Sugar is the Pandora’s box of tea. So tempting, yet so volatile. In the history of consumption, the rise of the sugar and tea trades happened at similar times, and had a symbiotic relationship. Sugarcane from the West Indies was harvested at the same time Indian and Chinese tea plantations harvested their crops. Let’s face it, tea is good with sugar. Yet sugar, whether in the form of honey, sugar crystals, or Agave nectar, has the potential to hide the most exquisite elements of the tea’s flavor when all you can taste is the syrupy sweetness. However, with the right amount, it can also enrich the body of the tea.
A tea is comprised of three main components: aroma, texture, and taste. Let’s take Jasmine Green Tea.
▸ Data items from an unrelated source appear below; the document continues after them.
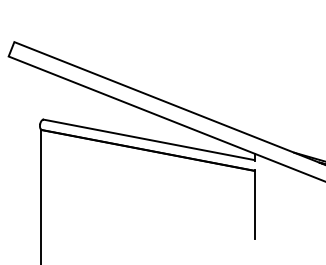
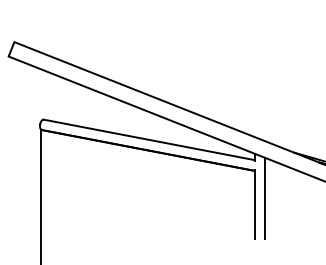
line at (265, 197): none -> present
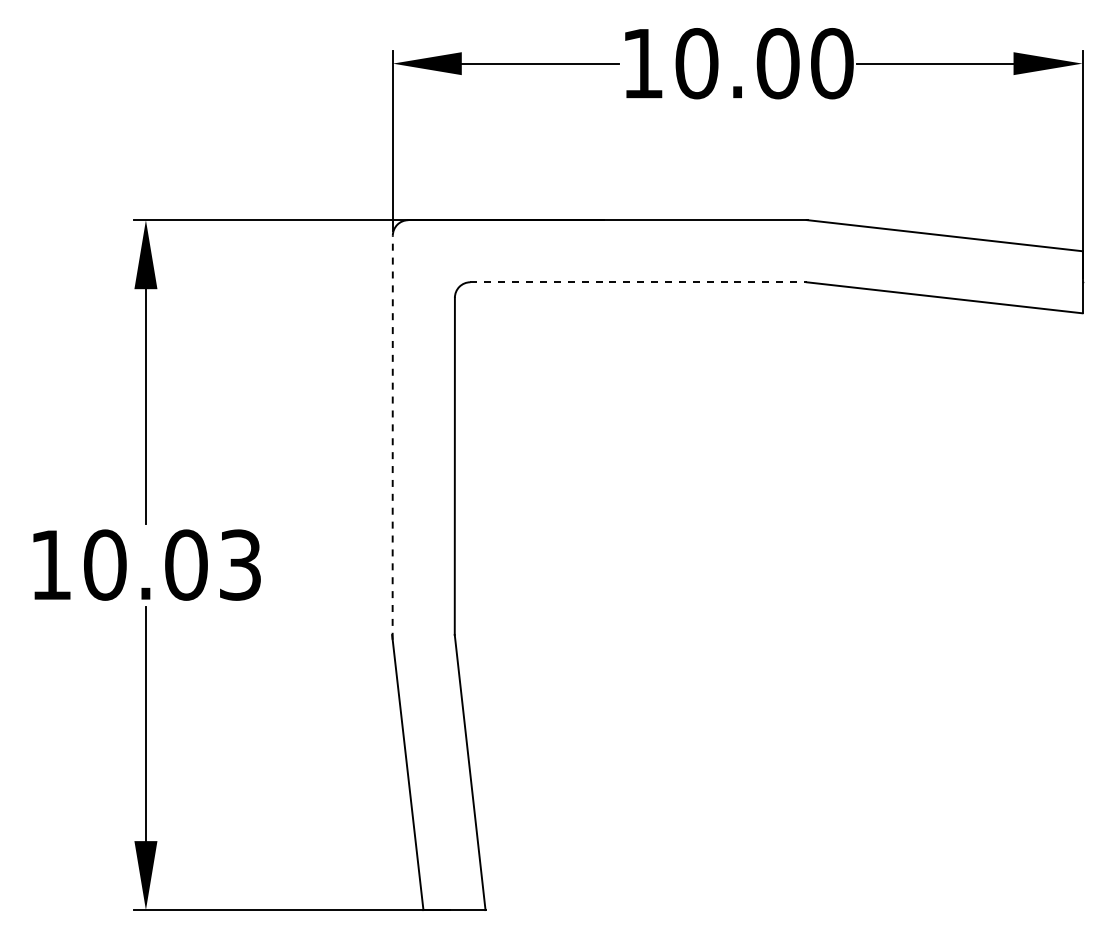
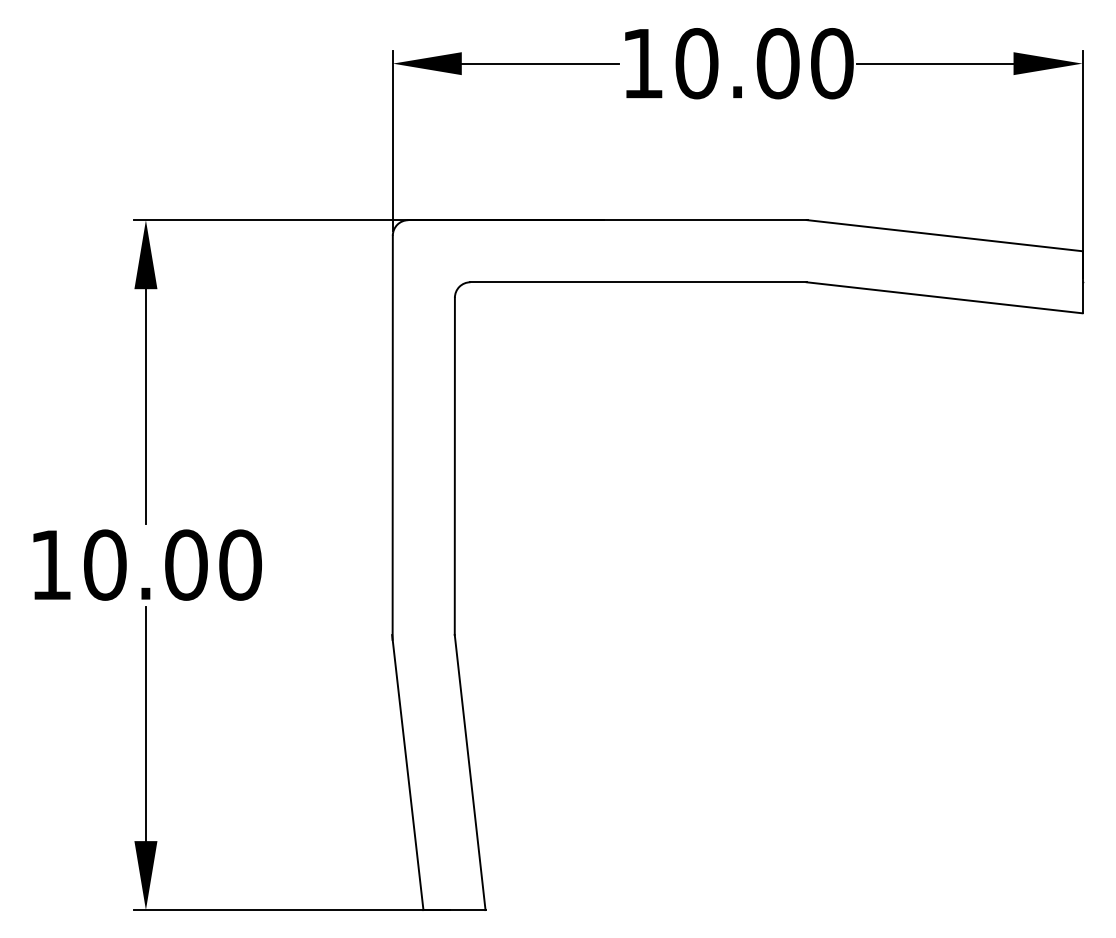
line at (639, 282): dashed -> solid
line at (392, 437): dashed -> solid
text at (240, 564): 10.03 -> 10.00
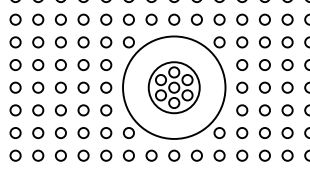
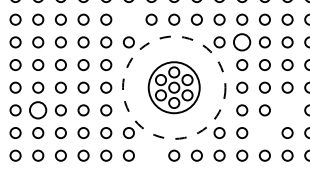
circle at (128, 19): present -> none
circle at (242, 42) size: 13x13 px -> 19x19 px
circle at (174, 87): solid -> dashed
circle at (38, 110) size: 13x13 px -> 19x19 px
circle at (287, 110): present -> none
circle at (264, 132): present -> none
circle at (151, 155): present -> none
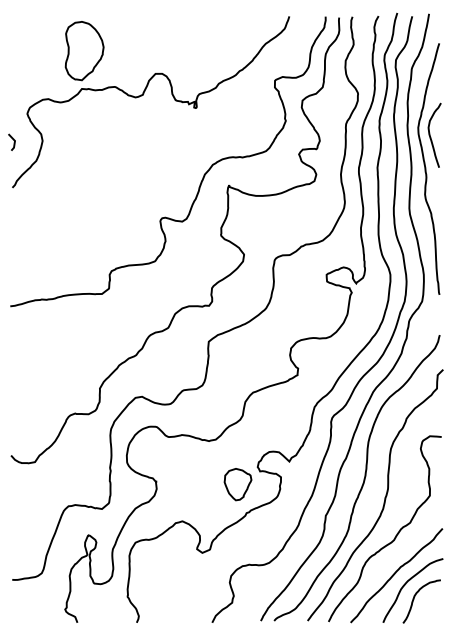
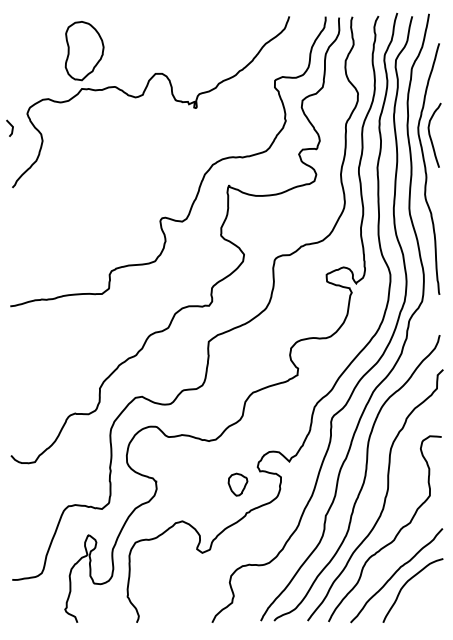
line at (12, 139) position: (12, 139) -> (10, 125)
part at (237, 484) size: 30x34 px -> 22x25 px
curve at (414, 599): present -> none
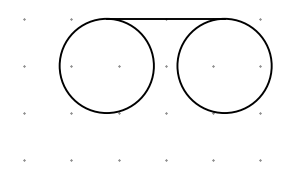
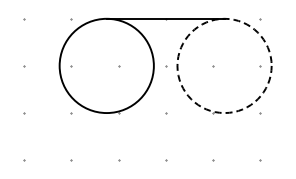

When you first smell it, it smells like jasmine flowers of course, but there’s also a deeper, woodsy smell lying underneath. Then you taste it. The texture is smooth yet sharp with the pungency of the jasmine flower. The taste is sweetly floral, along with elements of cut grass and lemon.
Conduct an experiment, and try to describe the aroma, texture, and taste of the same type of tea with and without sugar. See for yourself what tastes the purest to you. I’ll leave you with an excerpt written by the staunch anti-sugar man, George Orwell. The following is from his essay “ ,” from the Evening Standard published in 1946.
“Lastly, tea—unless one is drinking it in the Russian style—should be drunk without sugar. I know very well that I am in a minority here. But still, how can you call yourself a true tea-lover if you destroy the flavour of your tea by putting sugar in it? It would be equally reasonable to put in pepper or salt. Tea is meant to be bitter, just as beer is meant to be bitter. If you sweeten it, you are no longer tasting the tea, you are merely tasting the sugar; you could make a very similar drink by dissolving sugar in plain hot water.”